When U.S. Immigration and Customs Enforcement (ICE) operations come to town it can create a landscape of fear, chilling commerce and school attendance, and now, new research shows it affects childcare workers.
A team from the University of Vermont, Yale University, Arizona State University, and American University examined how changes in ICE tactics between 2023 and 2025 has influenced the childcare workforce—a vital sector of the economy that employs nearly one million workers across the country and generates $7.2 billion in quarterly wages and is comprised of roughly 20% immigrant labor. The study will be published in the Proceedings of the National Academy on May 22.
"When ICE enforcement intensified, the formal childcare sector lost capacity: centers reduced enrollment, closed classrooms, and in some cases shut down entirely," says lead author Erkmen Aslim, an assistant professor of economics at the University of Vermont. "That has real consequences for American families, particularly working mothers, who rely on stable, affordable childcare to hold down jobs."
The study finds that increased ICE activity led to significant declines in employment among immigrant women, particularly those working in more regulated and publicly visible settings, such as childcare centers. This population is more likely than their native-born peers to hold advanced certifications, and the researchers found limited evidence that immigrant workers are being broadly replaced by native-born workers.
The team also found that significant labor shifts among childcare workers towards private household childcare—sites that are less regulated and typically have fewer protections for workers and more volatile wages. According to the researchers, this may negatively affect both childcare workers and the families who rely on them.
"Reallocation into less-regulated household care likely reduces the average quality and stability of care, given that center-based settings are subject to licensing, staff-to-child ratios, training requirements, and curricular standards that home-based arrangements typically are not," Aslim explains. "This is an industry that already operates with high turnover and chronic staff shortages, so it has very little slack to absorb a shock of this kind."
Overall, the results show that immigration enforcement reshapes not only the size but also the structure of the childcare workforce, with important potential implications for families, childcare workers, and labor markets.
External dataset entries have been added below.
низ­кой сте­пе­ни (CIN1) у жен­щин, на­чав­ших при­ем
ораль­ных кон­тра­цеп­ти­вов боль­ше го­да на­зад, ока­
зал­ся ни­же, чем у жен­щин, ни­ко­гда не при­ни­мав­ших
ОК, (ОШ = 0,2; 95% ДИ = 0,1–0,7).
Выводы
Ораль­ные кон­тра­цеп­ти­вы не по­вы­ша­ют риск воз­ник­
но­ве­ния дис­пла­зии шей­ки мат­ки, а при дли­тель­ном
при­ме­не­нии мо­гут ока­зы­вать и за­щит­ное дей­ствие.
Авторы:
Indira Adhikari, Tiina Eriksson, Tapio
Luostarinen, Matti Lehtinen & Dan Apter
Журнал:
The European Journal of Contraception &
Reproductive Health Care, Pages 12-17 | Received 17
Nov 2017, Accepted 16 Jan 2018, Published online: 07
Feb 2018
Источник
To conduct the study, the researchers analyzed monthly Current Population Survey reports, comparing them with ICE arrest records from the Deportation Data Project. The data showed upticks in enforcement activity coincided with employment drops in childcare centers and increases in employment in private households. These effects strengthened markedly after early 2025, a period characterized by a sharp rise in ICE arrests and heightened public attention to immigration enforcement. Areas previously considered off-limits become targets, including schools and daycare centers.
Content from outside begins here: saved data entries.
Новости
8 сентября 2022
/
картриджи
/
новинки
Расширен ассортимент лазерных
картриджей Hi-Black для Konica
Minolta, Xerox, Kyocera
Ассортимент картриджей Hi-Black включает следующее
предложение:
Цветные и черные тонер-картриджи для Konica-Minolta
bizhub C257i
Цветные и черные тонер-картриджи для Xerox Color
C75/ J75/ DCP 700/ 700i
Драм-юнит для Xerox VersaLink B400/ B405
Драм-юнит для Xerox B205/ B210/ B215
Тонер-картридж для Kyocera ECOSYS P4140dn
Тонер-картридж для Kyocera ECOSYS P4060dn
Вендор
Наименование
The authors of the study, including Janet Currie, the David Swensen Professor of Economics at Yale, write it may also drive up the cost of care as centers lose staff and potentially children from mixed status homes whose families pull them from care. Moreover, the families least able to afford to make private arrangements could bear the brunt as center-based classrooms shrink. And the study likely represents a conservative undercount of the impacts of ICE enforcement on the childcare sector since it relies on some of the people most at risk of being detained by ICE officials to fill out a survey.
Aslim stresses that changes in the childcare sector have a ripple effect across the labor market, particularly for lower- and middle-income parents who are less able to absorb the impact of rising costs and day-to-day uncertainty. In short, problems in the childcare sector are problems for everyone.
"The workforce that cares for young children in this country is deeply intertwined with the foreign-born labor force, and disruptions to that workforce show up as fewer childcare slots, higher prices, and harder choices for parents," Aslim says. "The takeaway is that immigration policy is, in a very practical sense, also childcare policy and family policy."